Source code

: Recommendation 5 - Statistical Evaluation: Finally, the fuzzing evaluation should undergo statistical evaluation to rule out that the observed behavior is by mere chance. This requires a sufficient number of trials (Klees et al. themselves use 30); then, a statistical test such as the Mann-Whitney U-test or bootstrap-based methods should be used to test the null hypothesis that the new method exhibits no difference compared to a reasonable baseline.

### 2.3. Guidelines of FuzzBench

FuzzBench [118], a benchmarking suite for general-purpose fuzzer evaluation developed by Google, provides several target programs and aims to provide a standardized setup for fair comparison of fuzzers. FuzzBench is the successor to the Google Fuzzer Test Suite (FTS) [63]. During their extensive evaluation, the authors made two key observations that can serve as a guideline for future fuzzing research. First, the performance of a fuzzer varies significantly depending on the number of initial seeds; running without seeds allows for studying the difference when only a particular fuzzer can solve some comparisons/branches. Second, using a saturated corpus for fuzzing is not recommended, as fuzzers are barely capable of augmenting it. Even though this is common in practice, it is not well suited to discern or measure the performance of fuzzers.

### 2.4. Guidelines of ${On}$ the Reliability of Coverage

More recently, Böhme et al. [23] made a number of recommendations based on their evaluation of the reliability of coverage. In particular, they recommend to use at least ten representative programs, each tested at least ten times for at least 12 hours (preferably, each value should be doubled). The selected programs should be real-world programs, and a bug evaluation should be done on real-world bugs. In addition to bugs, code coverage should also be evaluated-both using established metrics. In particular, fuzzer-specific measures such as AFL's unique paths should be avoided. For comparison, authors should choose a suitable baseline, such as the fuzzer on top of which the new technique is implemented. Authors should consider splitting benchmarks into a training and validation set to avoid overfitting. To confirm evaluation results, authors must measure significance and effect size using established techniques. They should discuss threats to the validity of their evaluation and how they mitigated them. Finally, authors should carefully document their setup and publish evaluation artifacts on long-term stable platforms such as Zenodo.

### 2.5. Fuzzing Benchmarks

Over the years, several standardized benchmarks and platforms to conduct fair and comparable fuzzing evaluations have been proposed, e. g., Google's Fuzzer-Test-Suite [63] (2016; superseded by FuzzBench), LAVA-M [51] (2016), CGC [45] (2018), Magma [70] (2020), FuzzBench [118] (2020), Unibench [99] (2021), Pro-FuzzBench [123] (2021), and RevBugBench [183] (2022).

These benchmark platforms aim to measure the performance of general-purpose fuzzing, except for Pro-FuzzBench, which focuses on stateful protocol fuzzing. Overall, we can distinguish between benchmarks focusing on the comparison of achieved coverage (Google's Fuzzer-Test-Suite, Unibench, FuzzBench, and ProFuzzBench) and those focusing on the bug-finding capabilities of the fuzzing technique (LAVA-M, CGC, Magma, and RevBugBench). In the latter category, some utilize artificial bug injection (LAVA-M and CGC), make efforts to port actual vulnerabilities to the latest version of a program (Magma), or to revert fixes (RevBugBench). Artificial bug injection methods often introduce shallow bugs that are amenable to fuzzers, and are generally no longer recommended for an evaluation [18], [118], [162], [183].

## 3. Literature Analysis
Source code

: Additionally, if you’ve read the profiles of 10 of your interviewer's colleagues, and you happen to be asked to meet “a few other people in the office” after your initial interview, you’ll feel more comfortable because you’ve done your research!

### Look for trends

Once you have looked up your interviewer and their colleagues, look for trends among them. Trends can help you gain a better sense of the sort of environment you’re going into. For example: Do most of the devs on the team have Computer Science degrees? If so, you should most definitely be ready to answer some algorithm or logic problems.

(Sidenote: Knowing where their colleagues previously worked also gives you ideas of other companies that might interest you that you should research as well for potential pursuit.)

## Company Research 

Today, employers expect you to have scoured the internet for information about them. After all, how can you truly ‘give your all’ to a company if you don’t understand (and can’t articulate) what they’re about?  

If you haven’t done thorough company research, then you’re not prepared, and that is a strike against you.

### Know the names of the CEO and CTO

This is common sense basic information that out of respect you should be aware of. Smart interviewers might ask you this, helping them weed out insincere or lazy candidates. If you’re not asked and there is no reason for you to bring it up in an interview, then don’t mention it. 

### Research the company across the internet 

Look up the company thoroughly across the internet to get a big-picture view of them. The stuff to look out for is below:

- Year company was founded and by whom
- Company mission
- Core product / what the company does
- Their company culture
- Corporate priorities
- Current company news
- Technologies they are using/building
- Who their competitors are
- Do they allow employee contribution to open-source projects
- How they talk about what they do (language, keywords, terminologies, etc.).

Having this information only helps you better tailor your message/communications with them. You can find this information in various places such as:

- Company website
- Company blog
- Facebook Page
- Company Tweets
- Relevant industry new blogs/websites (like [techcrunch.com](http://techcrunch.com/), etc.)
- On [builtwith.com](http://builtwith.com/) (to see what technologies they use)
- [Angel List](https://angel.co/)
+---+
Exercise details ->
Copy the lines above word for word, changing nothing.

Exercise output ->
Source code

: Recommendation 5 - Statistical Evaluation: Finally, the fuzzing evaluation should undergo statistical evaluation to rule out that the observed behavior is by mere chance. This requires a sufficient number of trials (Klees et al. themselves use 30); then, a statistical test such as the Mann-Whitney U-test or bootstrap-based methods should be used to test the null hypothesis that the new method exhibits no difference compared to a reasonable baseline.

### 2.3. Guidelines of FuzzBench

FuzzBench [118], a benchmarking suite for general-purpose fuzzer evaluation developed by Google, provides several target programs and aims to provide a standardized setup for fair comparison of fuzzers. FuzzBench is the successor to the Google Fuzzer Test Suite (FTS) [63]. During their extensive evaluation, the authors made two key observations that can serve as a guideline for future fuzzing research. First, the performance of a fuzzer varies significantly depending on the number of initial seeds; running without seeds allows for studying the difference when only a particular fuzzer can solve some comparisons/branches. Second, using a saturated corpus for fuzzing is not recommended, as fuzzers are barely capable of augmenting it. Even though this is common in practice, it is not well suited to discern or measure the performance of fuzzers.

### 2.4. Guidelines of ${On}$ the Reliability of Coverage

More recently, Böhme et al. [23] made a number of recommendations based on their evaluation of the reliability of coverage. In particular, they recommend to use at least ten representative programs, each tested at least ten times for at least 12 hours (preferably, each value should be doubled). The selected programs should be real-world programs, and a bug evaluation should be done on real-world bugs. In addition to bugs, code coverage should also be evaluated-both using established metrics. In particular, fuzzer-specific measures such as AFL's unique paths should be avoided. For comparison, authors should choose a suitable baseline, such as the fuzzer on top of which the new technique is implemented. Authors should consider splitting benchmarks into a training and validation set to avoid overfitting. To confirm evaluation results, authors must measure significance and effect size using established techniques. They should discuss threats to the validity of their evaluation and how they mitigated them. Finally, authors should carefully document their setup and publish evaluation artifacts on long-term stable platforms such as Zenodo.

### 2.5. Fuzzing Benchmarks

Over the years, several standardized benchmarks and platforms to conduct fair and comparable fuzzing evaluations have been proposed, e. g., Google's Fuzzer-Test-Suite [63] (2016; superseded by FuzzBench), LAVA-M [51] (2016), CGC [45] (2018), Magma [70] (2020), FuzzBench [118] (2020), Unibench [99] (2021), Pro-FuzzBench [123] (2021), and RevBugBench [183] (2022).

These benchmark platforms aim to measure the performance of general-purpose fuzzing, except for Pro-FuzzBench, which focuses on stateful protocol fuzzing. Overall, we can distinguish between benchmarks focusing on the comparison of achieved coverage (Google's Fuzzer-Test-Suite, Unibench, FuzzBench, and ProFuzzBench) and those focusing on the bug-finding capabilities of the fuzzing technique (LAVA-M, CGC, Magma, and RevBugBench). In the latter category, some utilize artificial bug injection (LAVA-M and CGC), make efforts to port actual vulnerabilities to the latest version of a program (Magma), or to revert fixes (RevBugBench). Artificial bug injection methods often introduce shallow bugs that are amenable to fuzzers, and are generally no longer recommended for an evaluation [18], [118], [162], [183].

## 3. Literature Analysis
Source code

: Additionally, if you’ve read the profiles of 10 of your interviewer's colleagues, and you happen to be asked to meet “a few other people in the office” after your initial interview, you’ll feel more comfortable because you’ve done your research!

### Look for trends

Once you have looked up your interviewer and their colleagues, look for trends among them. Trends can help you gain a better sense of the sort of environment you’re going into. For example: Do most of the devs on the team have Computer Science degrees? If so, you should most definitely be ready to answer some algorithm or logic problems.

(Sidenote: Knowing where their colleagues previously worked also gives you ideas of other companies that might interest you that you should research as well for potential pursuit.)

## Company Research 

Today, employers expect you to have scoured the internet for information about them. After all, how can you truly ‘give your all’ to a company if you don’t understand (and can’t articulate) what they’re about?  

If you haven’t done thorough company research, then you’re not prepared, and that is a strike against you.

### Know the names of the CEO and CTO

This is common sense basic information that out of respect you should be aware of. Smart interviewers might ask you this, helping them weed out insincere or lazy candidates. If you’re not asked and there is no reason for you to bring it up in an interview, then don’t mention it. 

### Research the company across the internet 

Look up the company thoroughly across the internet to get a big-picture view of them. The stuff to look out for is below:

- Year company was founded and by whom
- Company mission
- Core product / what the company does
- Their company culture
- Corporate priorities
- Current company news
- Technologies they are using/building
- Who their competitors are
- Do they allow employee contribution to open-source projects
- How they talk about what they do (language, keywords, terminologies, etc.).

Having this information only helps you better tailor your message/communications with them. You can find this information in various places such as:

- Company website
- Company blog
- Facebook Page
- Company Tweets
- Relevant industry new blogs/websites (like [techcrunch.com](http://techcrunch.com/), etc.)
- On [builtwith.com](http://builtwith.com/) (to see what technologies they use)
- [Angel List](https://angel.co/)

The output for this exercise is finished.